A look at Twitch viewership patterns over the holidays
TL;DR - With the annual slump in the availability of esports content at the end of the year, Twitch viewership skews more heavily towards individual personalities on the platform. The top streamers rounding out the last few weeks of 2018 were Shroud, Ninja, yogscast, tfue, and summit1G. From a content perspective, Fortnite, League of Legends, and Just Chatting were far and ahead the leaders, with Fortnite commanding nearly 30 million more hours watched than League. Clearly with children being out of school on break, it was Fornite’s time to shine even brighter.
Full story - https://esportsobserver.com/holiday-2018-twitch/
YouTube and Facebook see strong growth as Twitch falters in Q4
TL;DR - The fourth quarter of 2018 was the slowest for Twitch in terms of active streamer growth - a contributing factor to overall platform health. While Twitch saw 8% growth, YouTube and Facebook experienced 21% and 23% respectively. On the whole, YouTube was up 75% in 2018 whereas Facebook grew 91% for the year. Granted, Facebook is barely a slice of the pie so a surge in streamers on the platform will register more soundly than it would on either Twitch or YouTube. Still, that’s solid growth however you slice it. Mixer’s streamer growth has all but stopped, but it continues to increase viewership - up a staggering 195% in 2018. There was also a slight decrease in the number of streamers playing Fortnite, the game’s first drop since its BR mode launched. PUBG was the biggest loser in the BR space in 2018, down 47% in hours streamed and 56% in total streamers.
Speculation emerges Amazon is working on new game-streaming service
TL;DR - Two job postings by Amazon looking for engineers to create “cloud games” may be a tip that Amazon is looking to take a different angle with game distribution. To be clear, this is in regards to selling games, not live-streaming content which Twitch already handles for Amazon. It would be much more like a PlayStation Now, or Microsoft competitor once it’s completed in 2020. We’ll be keeping our eyes on this one.
Hi-Rez renews its esports streaming deal with Mixer
TL;DR - Mixer and Hi-Rez Studios have extended their exclusive streaming deal for the SMITE Pro League, SMITE Console League, and the Paladins Console League.

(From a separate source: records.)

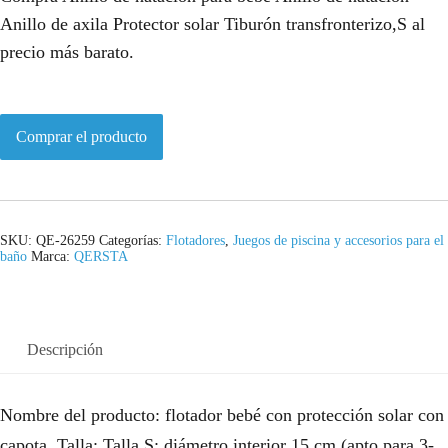
Anillo de axila Protector solar Tiburón transfronterizo,S al
precio más barato.
Comprar el producto
SKU:
QE-26259
Categorías:
Flotadores
,
Juegos de piscina y accesorios para el
baño
Marca:
QERSTA
Descripción
Nombre del producto: flotador bebé con protección solar con
capota. Talla: Talla S: diámetro interior 15 cm (apto para 3-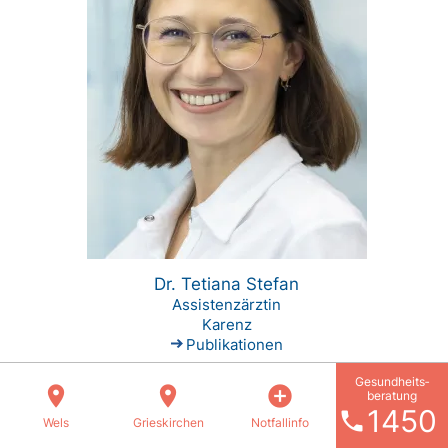
Dr. Tetiana Stefan
Assistenzärztin
Karenz
Publikationen
Gesundheits­
location_on
location_on
add_circle
beratung
1450
phone
Wels
Grieskirchen
Notfallinfo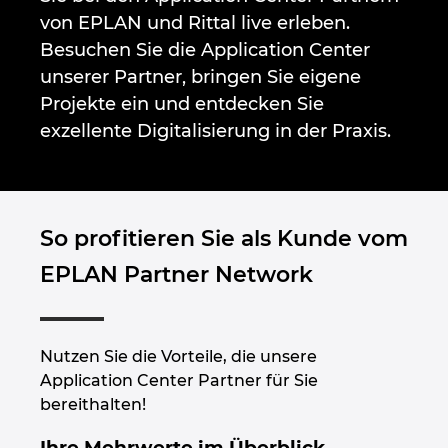
Großbritannien
von EPLAN und Rittal live erleben.
Besuchen Sie die Application Center
Indien
unserer Partner, bringen Sie eigene
Projekte ein und entdecken Sie
Indonesien
exzellente Digitalisierung in der Praxis.
Irland
Israel
So profitieren Sie als Kunde vom
EPLAN Partner Network
Italien
Japan
Nutzen Sie die Vorteile, die unsere
Kanada
Application Center Partner für Sie
bereithalten!
Kolumbien
Ihre Mehrwerte im Überblick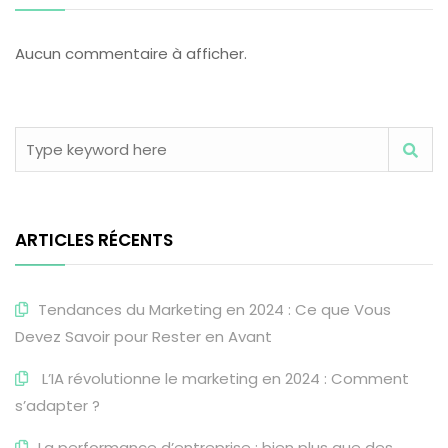
Aucun commentaire à afficher.
ARTICLES RÉCENTS
Tendances du Marketing en 2024 : Ce que Vous
Devez Savoir pour Rester en Avant
L’IA révolutionne le marketing en 2024 : Comment
s’adapter ?
La performance d’entreprise : bien plus que des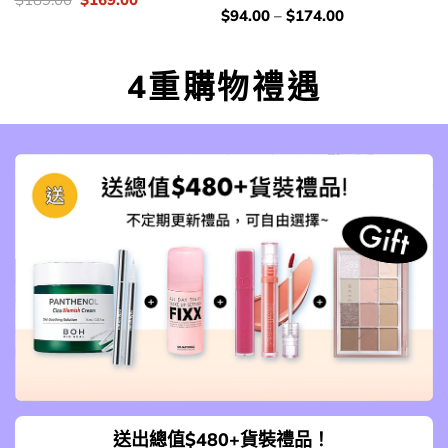
錢：
price
price
價
$
94.00
–
$
174.00
was:
is:
錢：
$189.00.
$169.00.
4重購物禮遇
送出總值$480+貨裝禮品！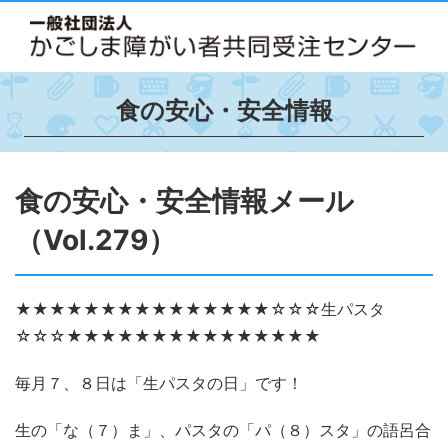
食の安心・安全情報
食の安心・安全情報メール
（Vol.279）
★★★★★★★★★★★★★★★☆☆☆生パスタ
☆☆☆★★★★★★★★★★★★★★★
毎月７、８日は「生パスタの日」です！
生の「な（７）ま」、パスタの「パ（８）スタ」の語呂合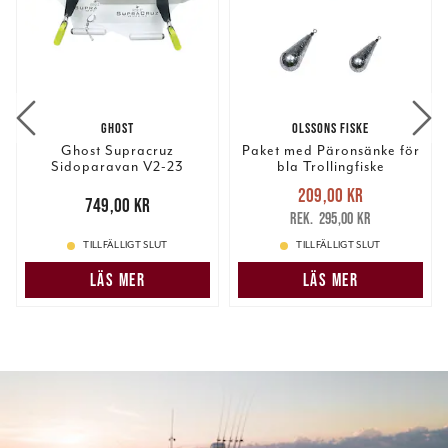
GHOST
OLSSONS FISKE
Ghost Supracruz
Paket med Päronsänke för
Sidoparavan V2-23
bla Trollingfiske
Medium 1 Par
Nuvarande pris
:
209,00 kr
Pris
:
749,00 kr
749,00 kr
209,00 kr
Tidigare pris
:
295,00 kr
295,00 kr
TILLFÄLLIGT SLUT
TILLFÄLLIGT SLUT
LÄS MER
LÄS MER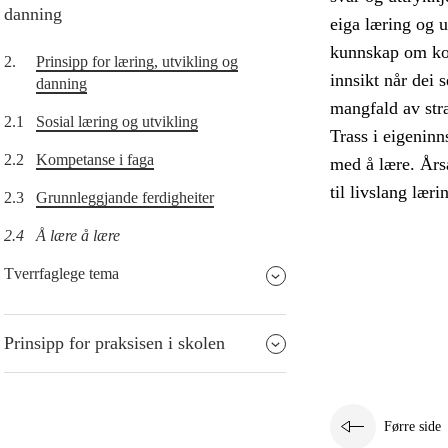
danning
eiga læring og u
kunnskap om korl
2.
Prinsipp for læring, utvikling og
innsikt når dei
danning
mangfald av stra
2.1
Sosial læring og utvikling
Trass i eigeninn
2.2
Kompetanse i faga
med å lære. Års
til livslang læri
2.3
Grunnleggjande ferdigheiter
2.4
Å lære å lære
Tverrfaglege tema
Prinsipp for praksisen i skolen
Førre side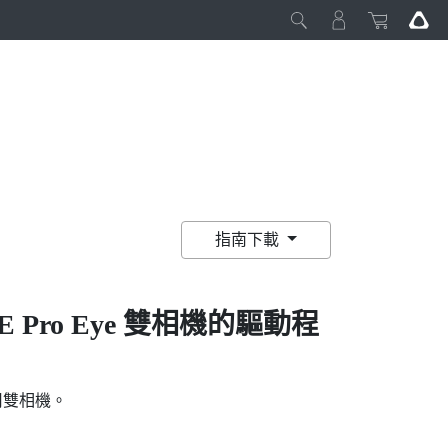
指南下載
E Pro Eye
雙相機的驅動程
用雙相機。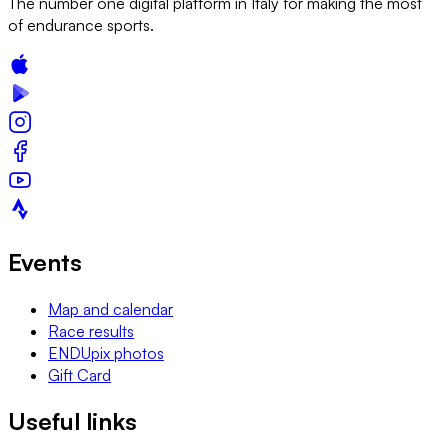
The number one digital platform in Italy for making the most
of endurance sports.
Events
Map and calendar
Race results
ENDUpix photos
Gift Card
Useful links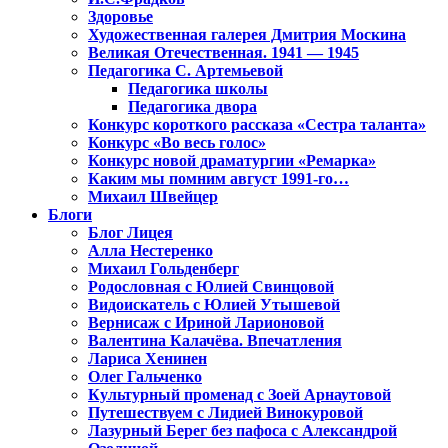
Здоровье
Художественная галерея Дмитрия Москина
Великая Отечественная. 1941 — 1945
Педагогика С. Артемьевой
Педагогика школы
Педагогика двора
Конкурс короткого рассказа «Сестра таланта»
Конкурс «Во весь голос»
Конкурс новой драматургии «Ремарка»
Каким мы помним август 1991-го…
Михаил Швейцер
Блоги
Блог Лицея
Алла Нестеренко
Михаил Гольденберг
Родословная с Юлией Свинцовой
Видоискатель с Юлией Утышевой
Вернисаж с Ириной Ларионовой
Валентина Калачёва. Впечатления
Лариса Хенинен
Олег Гальченко
Культурный променад с Зоей Арнаутовой
Путешествуем с Лидией Винокуровой
Лазурный Берег без пафоса с Александрой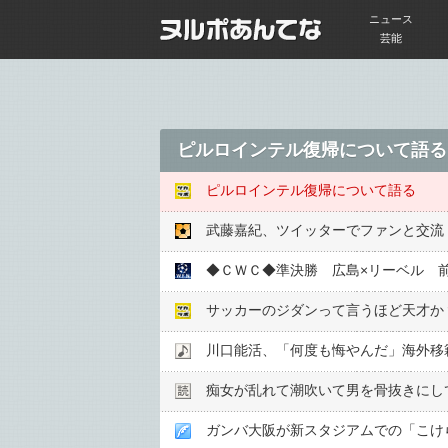
ニュース
芸能
ピルロインテル復帰について語る
ピルロインテル復帰について語る
武藤嘉紀、ツイッターでファンと交流
◆ＣＷＣ◆準決勝 広島×リーベル 
サッカーのジダンって言うほど天才か
川口能活、「何度も悔やんだ」海外移籍
痴女が乱れて潮吹いて男を骨抜きにし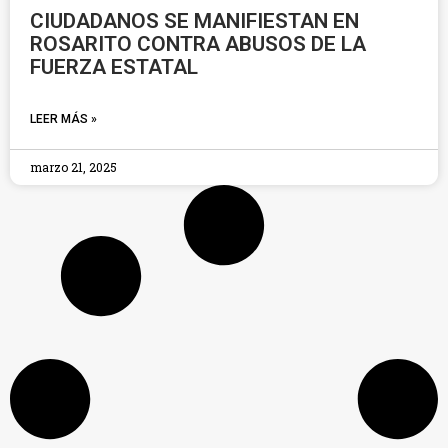
CIUDADANOS SE MANIFIESTAN EN
ROSARITO CONTRA ABUSOS DE LA
FUERZA ESTATAL
LEER MÁS »
marzo 21, 2025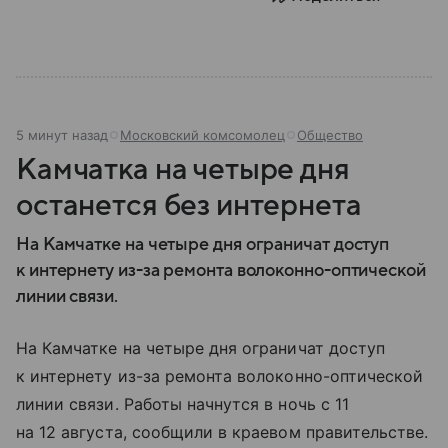
5 минут назад
Московский комсомолец
Общество
Камчатка на четыре дня
останется без интернета
На Камчатке на четыре дня ограничат доступ
к интернету из-за ремонта волоконно-оптической
линии связи.
На Камчатке на четыре дня ограничат доступ
к интернету из-за ремонта волоконно-оптической
линии связи. Работы начнутся в ночь с 11
на 12 августа, сообщили в краевом правительстве.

New to the deal is the addition of the Paladins Premier League which will debut on Mixer further down the road.
Path of Exile streamer sets new streaming record
TL;DR - PoE streamer Zizaran last week broke the standing 30-day streaming record when he clocked over 500 hours live. He beat the previous record, only about a month old, by just over 100 hours. Giantwaffle held the title briefly, coming in just shy of 403 hours. Zizaran’s insane record means he had to stream almost 17 hours per day. He managed to fit in a couple of 30+ hour streams in the process, with his longest at nearly 39 hours!
Chinese streaming platform Huya hits 100M user mark
TL;DR - You wouldn’t know the Chinese government has been aggressively cracking down on online content by looking at Huya’s numbers. The streaming platform now boasts over 100 million monthly active users, just 40 million shy of Twitch’s monthly unique viewer count. The company seems to have bounced back from a net income loss during its 2017-18 fiscal schedule, posting a net income of $8.4M in the three months ending September of last year. The Chinese streaming market continues to be a lucrative one - expected to hit $4.9B in revenue by 2022. Tencent is the company’s second largest shareholder with a near 35% stake.
Epic Games announces official tournament system for Fortnite
TL;DR - The game’s new in-game tournament system will bring leaderboards and a multiple knockout mode to the popular battle royale mode of the game (sorry StW players!). A member of Epic’s esports team mentioned on the game’s subreddit last week that players can expect the new system to go live sometime this month. Fortnite’s tournament schedule will be lighter than normal in the weeks leading up to the release as everything is prepped. You may recall Epic used an early version of this new system for The Winter Royale tournament back in October.
In case you missed it…
Data is love. Data is life. There may be a bit more to it, but numbers tell stories and despite how you feel about that, you can’t argue the numbers.
Stream Hatchet pulled together a brief but interesting report on the year-over-year changes on Twitch, from 2017 to 2018. You can catch the write-up they did here.
In short, there was some shuffling of top channels but overall the top channels got a lot bigger. There was a 3x increase in hours watched on the top channels in 2018. It was also a year that we saw peak concurrent viewership hit numbers virtually unimaginable just a year prior. Of course we can’t forget Ninja’s legendary peak of 614K, but Riot Games pulled a close second at 570K.
Two esports channels claimed spots in the top 5 last year as well. Riot Games made a return appearance and Blizzard’s OWL channel slide into the #4 spot. That’s a channel that should continue to see love from Twitch, especially since the streaming platform paid a slick $90M for the exclusive rights.
It’s a 2-minute read and well worth the time.